**Data to examine**
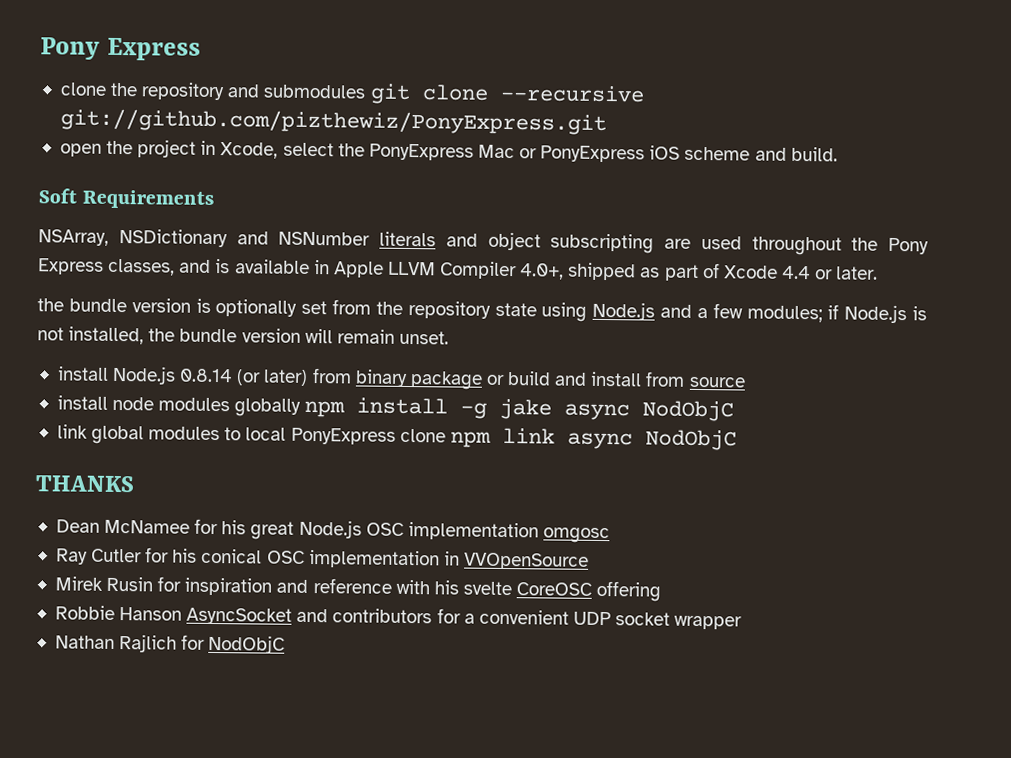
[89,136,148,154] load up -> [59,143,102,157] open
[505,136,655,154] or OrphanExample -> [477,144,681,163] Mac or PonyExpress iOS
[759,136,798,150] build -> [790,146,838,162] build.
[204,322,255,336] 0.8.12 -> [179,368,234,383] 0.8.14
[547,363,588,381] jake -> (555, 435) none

**Work request**
Give an exact copy of the lines from the one with "[204,322,255,336] 0.8.12 ->" through the end of the entries, both ends included.

**Your solution**
[204,322,255,336] 0.8.12 -> [179,368,234,383] 0.8.14
[547,363,588,381] jake -> (555, 435) none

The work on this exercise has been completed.